She stood surrounded by fossilized reconstructions of dinosaur bones, looming large and almost frighteningly all around, but Judy was only mildly interested in them. Instead, she was intensely fascinated by and fixated on the small, prehistoric isopods, starfish and bug fossils. I was somewhat dumbfounded by this, as I had imagined bringing her here and watching her light up in wonder over the massive bone structures of the Tyrannosaurus Rex, Pterodactyl and Triceratops as my children’s faces had the first time I brought them to the museum. But, here she was, oohing and ahhing over small shells and the intricacies of miniscule creatures since evolved or died off millennia ago. The very things I only ever gave a moment’s notice of the first time I came through this exhibit.

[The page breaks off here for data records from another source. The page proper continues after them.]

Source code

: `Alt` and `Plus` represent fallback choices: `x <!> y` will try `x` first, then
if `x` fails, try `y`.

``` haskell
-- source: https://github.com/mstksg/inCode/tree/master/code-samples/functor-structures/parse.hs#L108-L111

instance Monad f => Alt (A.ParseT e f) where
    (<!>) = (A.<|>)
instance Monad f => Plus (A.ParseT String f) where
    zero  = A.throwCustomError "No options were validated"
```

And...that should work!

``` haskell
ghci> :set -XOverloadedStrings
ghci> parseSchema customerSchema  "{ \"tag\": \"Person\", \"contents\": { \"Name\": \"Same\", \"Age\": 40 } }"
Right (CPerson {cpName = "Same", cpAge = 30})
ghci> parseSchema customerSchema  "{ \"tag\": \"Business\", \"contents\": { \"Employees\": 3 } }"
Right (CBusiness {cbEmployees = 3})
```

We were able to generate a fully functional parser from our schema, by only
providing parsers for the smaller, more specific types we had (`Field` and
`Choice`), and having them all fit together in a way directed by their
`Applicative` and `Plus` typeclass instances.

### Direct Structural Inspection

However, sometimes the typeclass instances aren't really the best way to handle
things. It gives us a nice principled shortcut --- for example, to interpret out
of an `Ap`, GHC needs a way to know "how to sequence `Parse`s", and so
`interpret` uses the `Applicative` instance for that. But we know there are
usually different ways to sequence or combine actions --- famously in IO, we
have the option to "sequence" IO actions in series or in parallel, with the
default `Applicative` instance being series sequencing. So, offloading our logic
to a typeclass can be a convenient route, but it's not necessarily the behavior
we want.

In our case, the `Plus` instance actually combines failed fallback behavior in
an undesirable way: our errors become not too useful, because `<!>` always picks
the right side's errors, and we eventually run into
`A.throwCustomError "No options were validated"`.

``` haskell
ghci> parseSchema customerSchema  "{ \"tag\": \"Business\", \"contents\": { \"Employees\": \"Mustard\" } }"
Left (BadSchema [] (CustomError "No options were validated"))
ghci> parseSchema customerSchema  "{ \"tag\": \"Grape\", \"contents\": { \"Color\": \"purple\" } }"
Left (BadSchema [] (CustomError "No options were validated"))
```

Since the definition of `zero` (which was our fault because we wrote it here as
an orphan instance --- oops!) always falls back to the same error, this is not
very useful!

Judy is 73 years old. She cannot read or write, and has not been in a classroom since the sixth grade. I have always believed she likely stopped going to school long before then, but this is what she has always claimed. She has never worked outside of the home except for a short time at her uncle Glen’s apricot ranch, decades ago. She ran a day care in our house from the time I was in third grade. Before then, she raised her children, plus me, and kept house. Her husband, Robin, balanced the accounts and kept up the mail, although she had me open everything almost daily and read it to her. She was born in St. Petersburg, Florida, but was moved to California as a baby where she remained—with the exception of two or three Mexican cruises—for her life until 2017 when I moved her here to Texas.
I suppose this all made me see her as small-minded. How could she not be? Her world and breadth of experience had been so small. So terribly limited. I have been trying to find things to do with her to expand her horizons, so to speak, since she moved here. Most recently was the trip to the Museum of Natural Science. I have been there numerous times and never fail to be awed most by the massive displays. The expanse of the universe so well represented in the planetarium, the 8,200-pound geode that greets you as you walk in from the parking lot, or Dipsy the Diplodocus standing 25 feet high and 72 feet long. It’s the same awe I get when I stand next to the ocean or inside an ancient forest of massive trees. The miniscule is certainly interesting, but my wonder is ever stretching outward. I need to see the scale of an average human being to a blue whale. The Earth to Jupiter, sun to solar system, solar system to galaxy and so on and so forth.
But now, here is Judy. While I watch her enthralled by the perfection of the tiniest seashell on a spiral of maybe 40 identical seashells arranged from largest to smallest, I am struck by something. Something vague and always there, just below. Almost surfacing and taking shape then ducking away again. The expansion and contraction of everything. The infinite nature of all things, going in either direction. How wonderstruck I am by the size and scale of the known universe and our own galaxy with its 100 billion to 250 billion stars, while right here, inside of my own body, live 100 trillion cells each with 100 trillion atoms inside of them.
Yesterday, I was listening to the book “Reasons to Stay Alive” by Matt Haig, and he wrote something about this. About the intensity and complexity of what goes on within each of us, undetected by the rest of the world and how it compares to the universe. It instantly reminded me of this trip with Judy and the thoughts it provoked in me. The same thoughts I have had many times but have always had difficulty expressing in words.
I have to stop and consider how deep the universe goes, either way. If I am honest with what I know, there is at least as much to be found inward as there is outward, and we’ve no idea how far it goes in either direction. It makes me wonder even more about sentience on a cellular or molecular level and how that affects what we think of as free will. About how what I do today affects the planet as maybe one atom affects a single cell. Do the cells and their atoms that inhabit my body have any sense of themselves or their purpose? If not, what drives them? While we search for answers or god “out there,” maybe it is just as easily found “in here.”
For as small as Judy’s world is, I think she may be wiser than she knows.